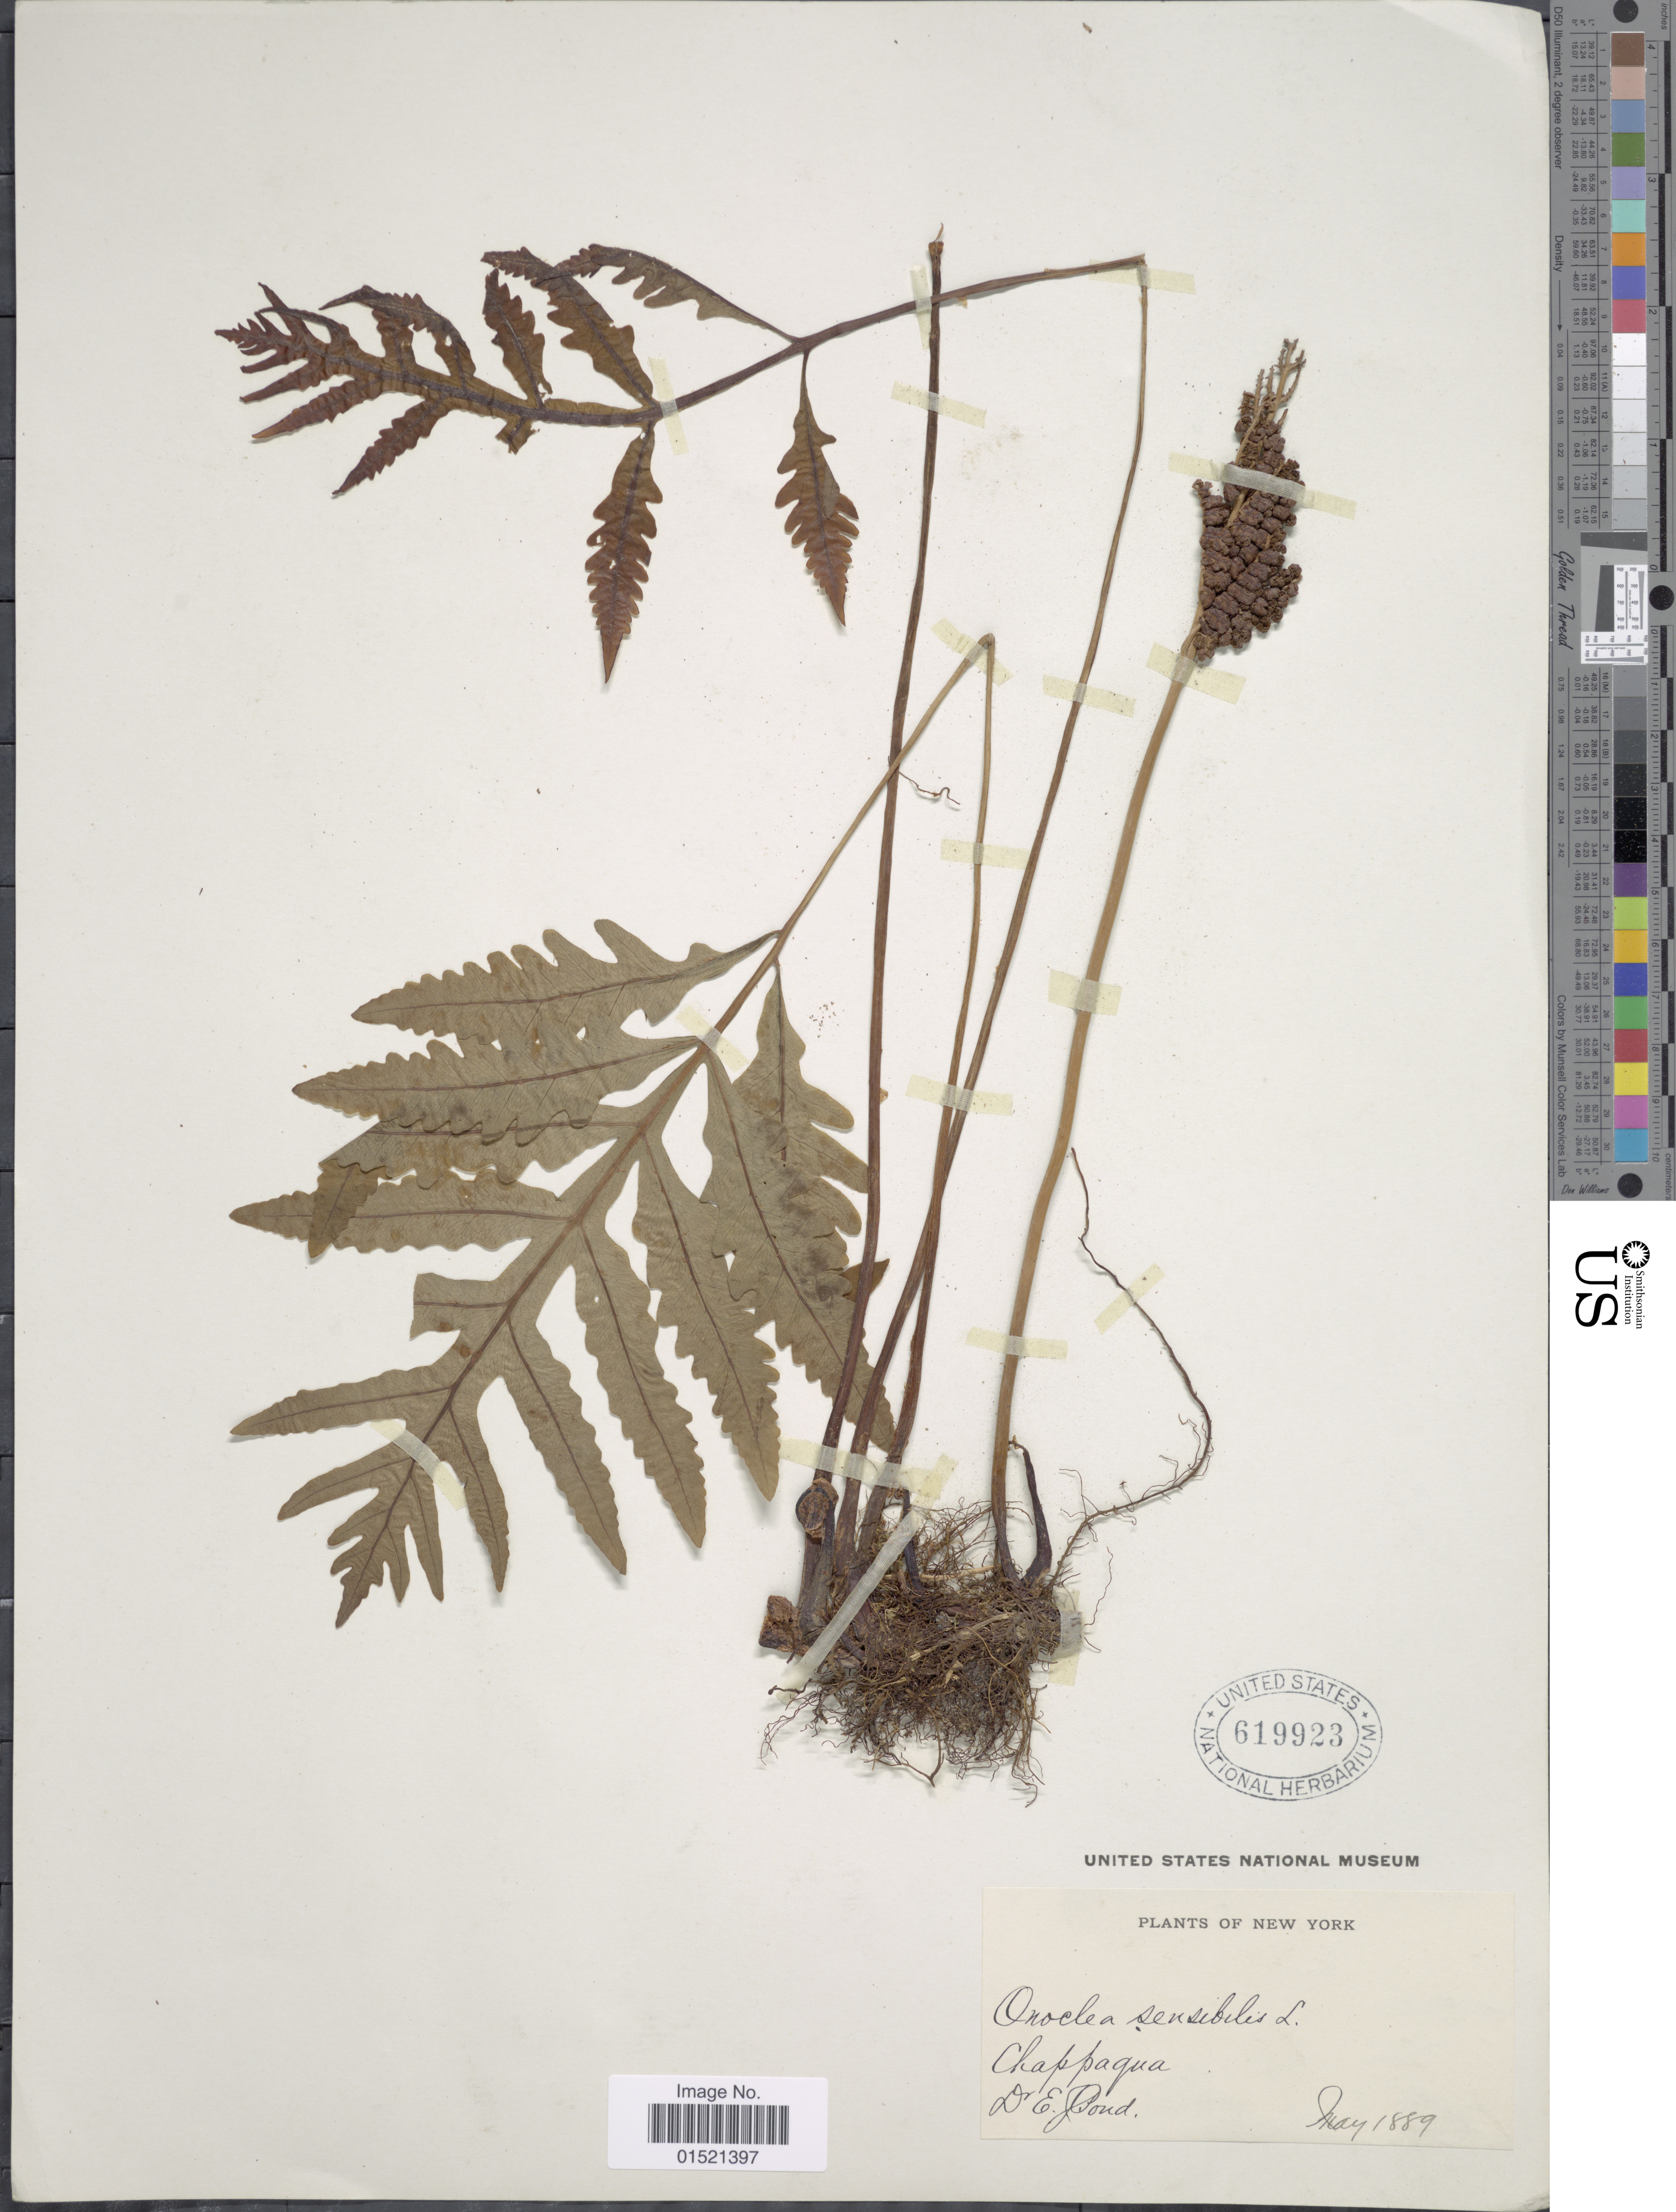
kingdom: Plantae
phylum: Tracheophyta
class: Polypodiopsida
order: Polypodiales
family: Onocleaceae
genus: Onoclea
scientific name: Onoclea sensibilis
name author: L.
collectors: E. Pond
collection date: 1889-05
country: United States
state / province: New York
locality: Chappaqua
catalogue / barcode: US 619923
# # # # # # #
Rewrite the rows above with "collection date" renamed to "date collected" and nothing else altered, omitting the pictures.

kingdom: Plantae
phylum: Tracheophyta
class: Polypodiopsida
order: Polypodiales
family: Onocleaceae
genus: Onoclea
scientific name: Onoclea sensibilis
name author: L.
collectors: E. Pond
date collected: 1889-05
country: United States
state / province: New York
locality: Chappaqua
catalogue / barcode: US 619923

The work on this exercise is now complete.